5 Conclusions and Future Work

The developed algorithm was able to read a csv file directly exported from the LAV software; a type of software used in ion mobility spectrometers. From csv files, the algorithm interpreted and separated text information and spectral matrix. A graphical representation was correctly performed from the reconstruction of the matrix values and peak detection was achieved by applying a skimage module. To reduce spectral noise, a filter was applied resulting in the detection and isolation of relevant peaks.
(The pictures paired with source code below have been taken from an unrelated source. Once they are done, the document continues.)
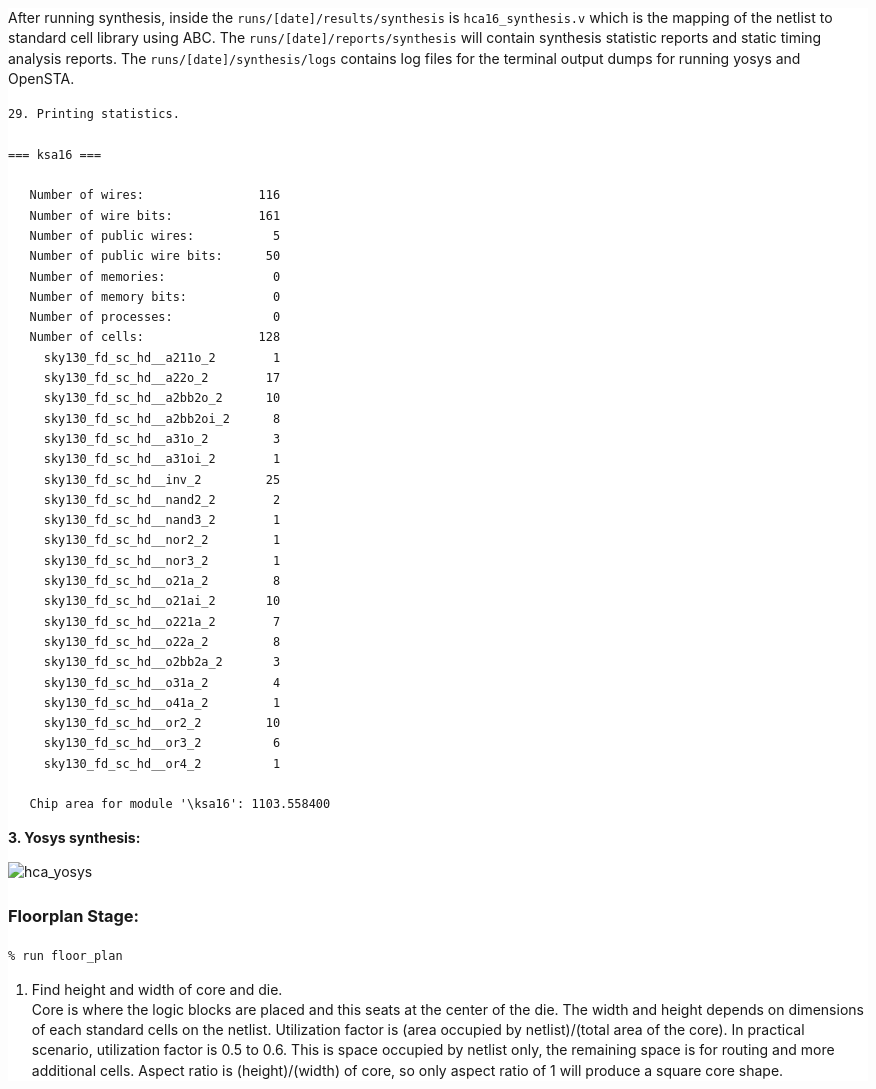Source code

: After running synthesis, inside the `runs/[date]/results/synthesis` is `hca16_synthesis.v` which is the mapping of the netlist to standard cell library using ABC. The `runs/[date]/reports/synthesis` will contain synthesis statistic reports and static timing analysis reports. The `runs/[date]/synthesis/logs` contains log files for the terminal output dumps for running yosys and OpenSTA.

```
29. Printing statistics.

=== ksa16 ===

   Number of wires:                116
   Number of wire bits:            161
   Number of public wires:           5
   Number of public wire bits:      50
   Number of memories:               0
   Number of memory bits:            0
   Number of processes:              0
   Number of cells:                128
     sky130_fd_sc_hd__a211o_2        1
     sky130_fd_sc_hd__a22o_2        17
     sky130_fd_sc_hd__a2bb2o_2      10
     sky130_fd_sc_hd__a2bb2oi_2      8
     sky130_fd_sc_hd__a31o_2         3
     sky130_fd_sc_hd__a31oi_2        1
     sky130_fd_sc_hd__inv_2         25
     sky130_fd_sc_hd__nand2_2        2
     sky130_fd_sc_hd__nand3_2        1
     sky130_fd_sc_hd__nor2_2         1
     sky130_fd_sc_hd__nor3_2         1
     sky130_fd_sc_hd__o21a_2         8
     sky130_fd_sc_hd__o21ai_2       10
     sky130_fd_sc_hd__o221a_2        7
     sky130_fd_sc_hd__o22a_2         8
     sky130_fd_sc_hd__o2bb2a_2       3
     sky130_fd_sc_hd__o31a_2         4
     sky130_fd_sc_hd__o41a_2         1
     sky130_fd_sc_hd__or2_2         10
     sky130_fd_sc_hd__or3_2          6
     sky130_fd_sc_hd__or4_2          1

   Chip area for module '\ksa16': 1103.558400
```

**3. Yosys synthesis:**

![hca_yosys](https://user-images.githubusercontent.com/113964084/213918259-e5de29d5-88ed-4ac1-806c-6cdbcc2060b6.png)



### Floorplan Stage:
`% run floor_plan`

1. Find height and width of core and die.   
Core is where the logic blocks are placed and this seats at the center of the die. The width and height depends on dimensions of each standard cells on the netlist. Utilization factor is (area occupied by netlist)/(total area of the core). In practical scenario, utilization factor is 0.5 to 0.6. This is space occupied by netlist only, the remaining space is for routing and more additional cells. Aspect ratio is (height)/(width) of core, so only aspect ratio of 1 will produce a square core shape.
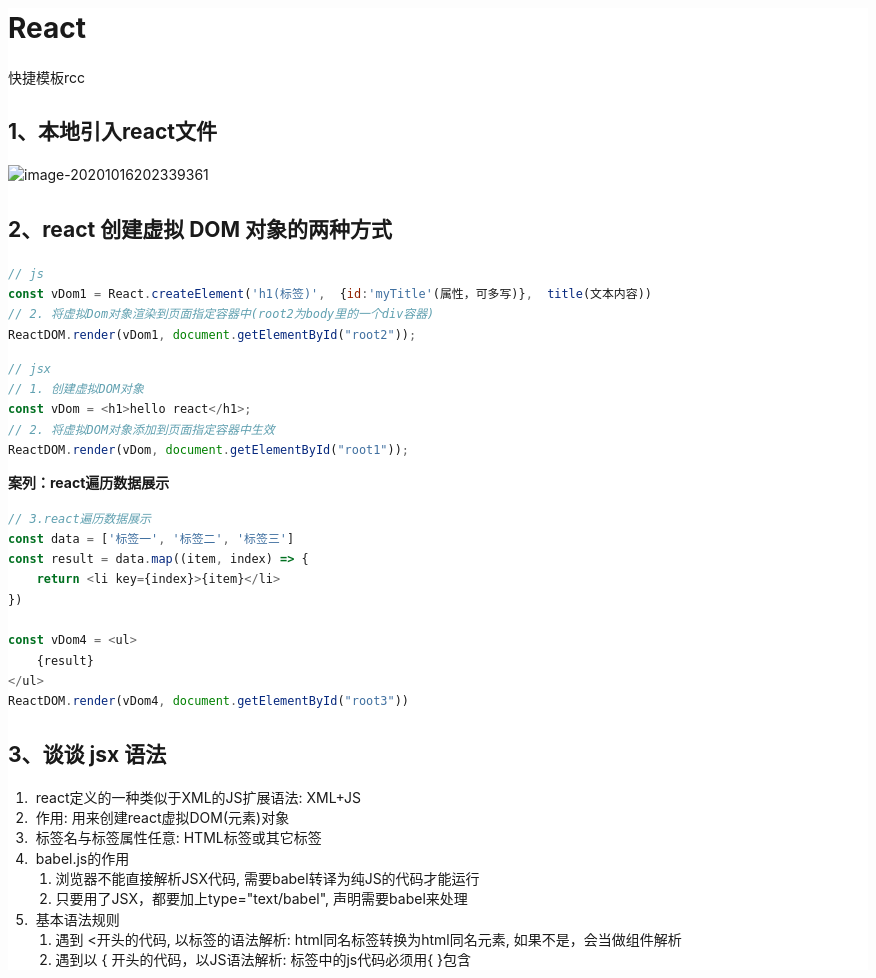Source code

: # React

快捷模板rcc

## 1、本地引入react文件

![image-20201016202339361](C:\Users\宋文现\AppData\Roaming\Typora\typora-user-images\image-20201016202339361.png)



## 2、react 创建虚拟 DOM 对象的两种方式

```js
// js
const vDom1 = React.createElement('h1(标签)',  {id:'myTitle'(属性，可多写)},  title(文本内容))
// 2. 将虚拟Dom对象渲染到页面指定容器中(root2为body里的一个div容器)
ReactDOM.render(vDom1, document.getElementById("root2"));
```

```js
// jsx
// 1. 创建虚拟DOM对象
const vDom = <h1>hello react</h1>;
// 2. 将虚拟DOM对象添加到页面指定容器中生效
ReactDOM.render(vDom, document.getElementById("root1"));
```

**案列：react遍历数据展示**

```js
// 3.react遍历数据展示
const data = ['标签一', '标签二', '标签三']
const result = data.map((item, index) => {
    return <li key={index}>{item}</li>
})

const vDom4 = <ul>
    {result}
</ul>
ReactDOM.render(vDom4, document.getElementById("root3"))
```



## 3、谈谈 jsx 语法

1. ​	react定义的一种类似于XML的JS扩展语法: XML+JS
2. ​	作用: 用来创建react虚拟DOM(元素)对象
3. ​	标签名与标签属性任意: HTML标签或其它标签
4. ​	babel.js的作用
   1. 浏览器不能直接解析JSX代码, 	需要babel转译为纯JS的代码才能运行
   2. 只要用了JSX，都要加上type="text/babel", 	声明需要babel来处理
5. ​	基本语法规则
   1. 遇到 	<开头的代码, 	以标签的语法解析: 	html同名标签转换为html同名元素, 	如果不是，会当做组件解析
   2. 遇到以 	{ 	开头的代码，以JS语法解析: 	标签中的js代码必须用{ 	}包含
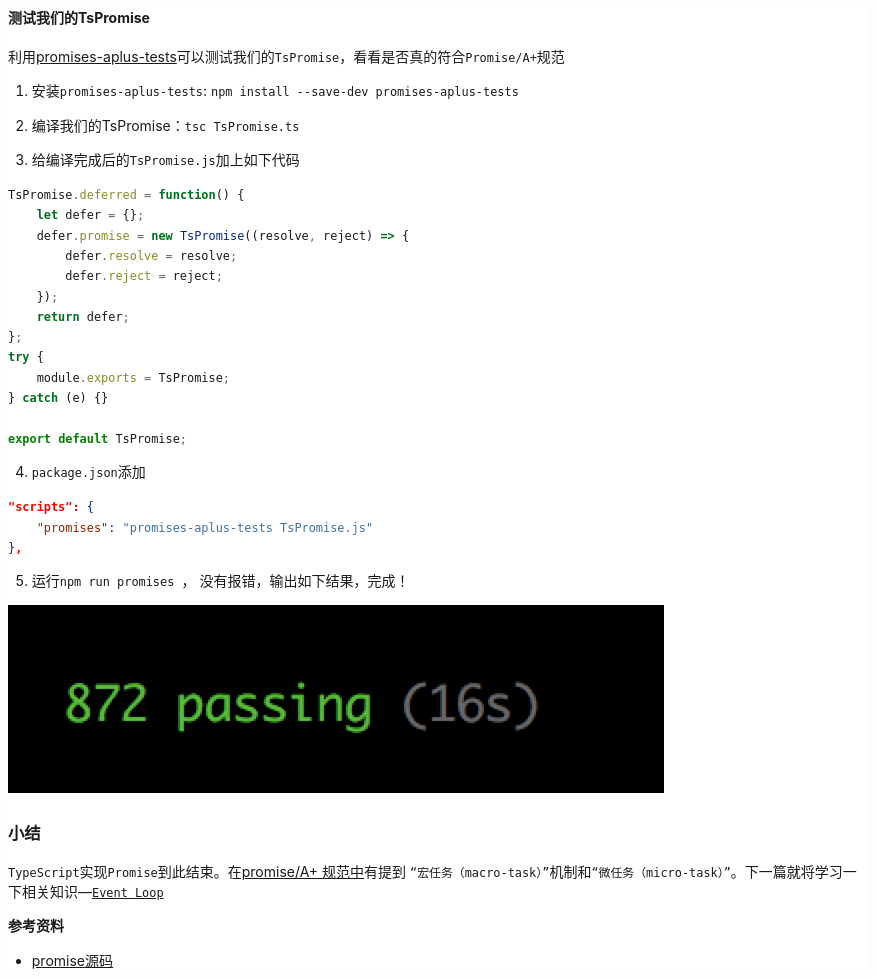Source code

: #### 测试我们的TsPromise

利用[promises-aplus-tests](https://github.com/promises-aplus/promises-tests)可以测试我们的`TsPromise`，看看是否真的符合`Promise/A+`规范

1. 安装`promises-aplus-tests`: `npm install --save-dev promises-aplus-tests`

2. 编译我们的TsPromise：`tsc TsPromise.ts`

3. 给编译完成后的`TsPromise.js`加上如下代码 

```js
TsPromise.deferred = function() {
    let defer = {};
    defer.promise = new TsPromise((resolve, reject) => {
        defer.resolve = resolve;
        defer.reject = reject;
    });
    return defer;
};
try {
    module.exports = TsPromise;
} catch (e) {}

export default TsPromise;
```

4. `package.json`添加
```json
"scripts": {
    "promises": "promises-aplus-tests TsPromise.js"
},
```

5. 运行`npm run promises `， 没有报错，输出如下结果，完成！

![promises-aplus-tests](./files/promises-aplus-tests.png)

### 小结

`TypeScript`实现`Promise`到此结束。在[promise/A+ 规范中](https://promisesaplus.com/)有提到 `“宏任务（macro-task）”`机制和`“微任务（micro-task）”`。下一篇就将学习一下相关知识—[`Event Loop`](前端进阶/TypeScript实现Promise中.md)

**参考资料**

* [promise源码](https://github.com/then/promise)

  
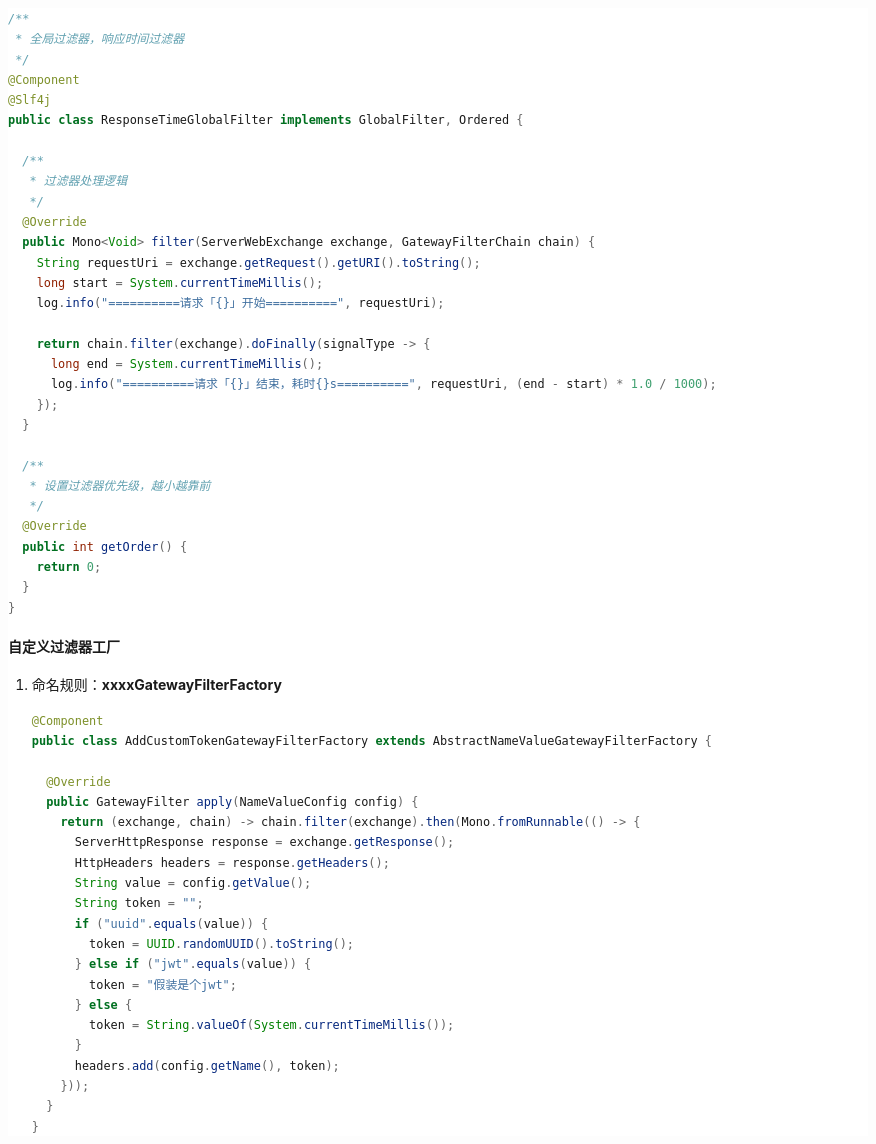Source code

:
 ```java
/**
 * 全局过滤器，响应时间过滤器
 */
@Component
@Slf4j
public class ResponseTimeGlobalFilter implements GlobalFilter, Ordered {

  /**
   * 过滤器处理逻辑
   */
  @Override
  public Mono<Void> filter(ServerWebExchange exchange, GatewayFilterChain chain) {
    String requestUri = exchange.getRequest().getURI().toString();
    long start = System.currentTimeMillis();
    log.info("==========请求「{}」开始==========", requestUri);

    return chain.filter(exchange).doFinally(signalType -> {
      long end = System.currentTimeMillis();
      log.info("==========请求「{}」结束，耗时{}s==========", requestUri, (end - start) * 1.0 / 1000);
    });
  }

  /**
   * 设置过滤器优先级，越小越靠前
   */
  @Override
  public int getOrder() {
    return 0;
  }
}
```

#### 自定义过滤器工厂

1. 命名规则：**xxxxGatewayFilterFactory**

   ```java
   @Component
   public class AddCustomTokenGatewayFilterFactory extends AbstractNameValueGatewayFilterFactory {
   
     @Override
     public GatewayFilter apply(NameValueConfig config) {
       return (exchange, chain) -> chain.filter(exchange).then(Mono.fromRunnable(() -> {
         ServerHttpResponse response = exchange.getResponse();
         HttpHeaders headers = response.getHeaders();
         String value = config.getValue();
         String token = "";
         if ("uuid".equals(value)) {
           token = UUID.randomUUID().toString();
         } else if ("jwt".equals(value)) {
           token = "假装是个jwt";
         } else {
           token = String.valueOf(System.currentTimeMillis());
         }
         headers.add(config.getName(), token);
       }));
     }
   }
   ```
Furthermore, specific maximum and total intensity of peaks were found and calculated respectively.

Aiming to apply the present algorithm in all kind of IMS spectra, additional functions or tools are planned for future iterations. For instance, the deconvolution of potential overlapping peaks, a major issue in IMS spectra, is intended to be solved with the application of adjusted Gaussian functions. With this, the algorithm will be able to automatically detect and quantify all peaks which could later be cross-checked with IMS drift time libraries for compound identification.